Паки безмолвствовали. Отворив же лице, продолжила:
— Только, ради Бога, не подумайте обо мне плохо, не подумайте, пожалуйста! Что Вы о... слабостях Ваших мне рассказали, то кому Вас судить? Не мне. Мне Вас не судить. Мне уважать Вас. Господи, знали бы Вы, как я Вас уважаю, владыко! — и взор свой на меня воздвигла. — Вы вот себя вините, а посмотрите, посмотрите на мужиков Вашего возраста! Они водку пьют и карьеру делают, хвастаются машинами, а у Вас машина, на какой мой дедушка ездил, вот как Вам это важно, нистолечки ни важно, и ни детей у Вас, ни семьи, никого, Вы себя отдали всего, всего делу такому, что я, дурочка, даже осознать не могу его! Господи, какая я, правда, была наивная дурочка! Мне казалось, что очень это все у вас красиво, и торжественно, и как будто сказка в роскошных костюмах, и Вы — главный сказочный персонаж, такой вот царь Салтан, а сейчас — Боже мой, Боже, тяжесть-то какая! Ведь это как... целый дом держать на плечах! И как мне не уважать Вас! Неужели Вы думаете, что я это все говорю, чтобы к Вам подольститься! Да мне все равно, позволите Вы себя снять или нет, мне вот наплевать на это, честное слово! Чтó Вы там себе придумали? Что я Вас послушаю и разочаруюсь? Да Вы, владыко, Вы... Все! — в дыхании зашедшись, тако сама себя прервала. — Не хочу говорить! Иначе грубость скажу. Будем снимать репортаж о Вас.
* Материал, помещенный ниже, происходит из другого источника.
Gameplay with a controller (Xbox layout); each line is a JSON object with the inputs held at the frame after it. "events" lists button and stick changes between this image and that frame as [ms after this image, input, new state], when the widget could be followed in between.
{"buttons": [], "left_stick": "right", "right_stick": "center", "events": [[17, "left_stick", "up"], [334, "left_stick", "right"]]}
Только отвечайте: Вы ведь перед камерой таких ужасов не расскажете?
И сами собой при сем вопрошании уста ея в улыбку сложились, так что и аз грешный веселия не удержал, коему веселый смех ея девичий, яко колоколец переливчатый, вторил.
— Принародно не разоблачусь во гресех, Кира, поелику все же уважение ко своему чину имею.
— Ну и ладушки, — сим лепетным словом заключила и паки на меня взор свой уставила, молвив с безпокойствием и со сладостною материнственной заботою:
— Чем я Вам еще могу помочь, Ваше преосвященство?
О сколь приветно и сопечалуясь очи ея на меня глядели!
— В вас, Киро, хотя и дивуюсь тому, обрел душу человеческую соболезнующую, — рек. — Посему уважьте дерзновенное прошение мое, когда сие вам не в тягость станет и когда не старческою блажью помни́те: позвольте мне в дни особаго сокрушения душевнаго с вами беседовать.
— Что Вы, владыко, и спрашивать не нужно о таких вещах! — мне отвечала. — Плохая только я Вам собеседница! Ох, Боже мой... — и с сим вздохнула. — И не старый Вы вовсе, владыко! Кто Вам сказал, что Вы старый? Слушайте больше дурней всяких! Простите! Ведь прощаете?
После еще немногое время о репортаже речь вели, и в понедельник о часе четвертом по полудни установили быть сему, и начать с епархии, камо Кира с телеоператором сотружеником ея грядет.
— Теперь до свидания, владыко, — не вовсе уставно произнесла, — и благословите еще, чтобы моя мама не ругалась!
О сколь велия юность и сердца наивность умилительная, сочетованная как бы и с женскою мудростию, и се во едином человеке! Благословил ея крестообразным помаванием, она же очи смежила, за сим малою птицей возтрепетнула и покинула мой автомобиль, и еще малое время бег проворных юных ног ея ко двери подъездной созерцал ввечеру под снегом упадающим.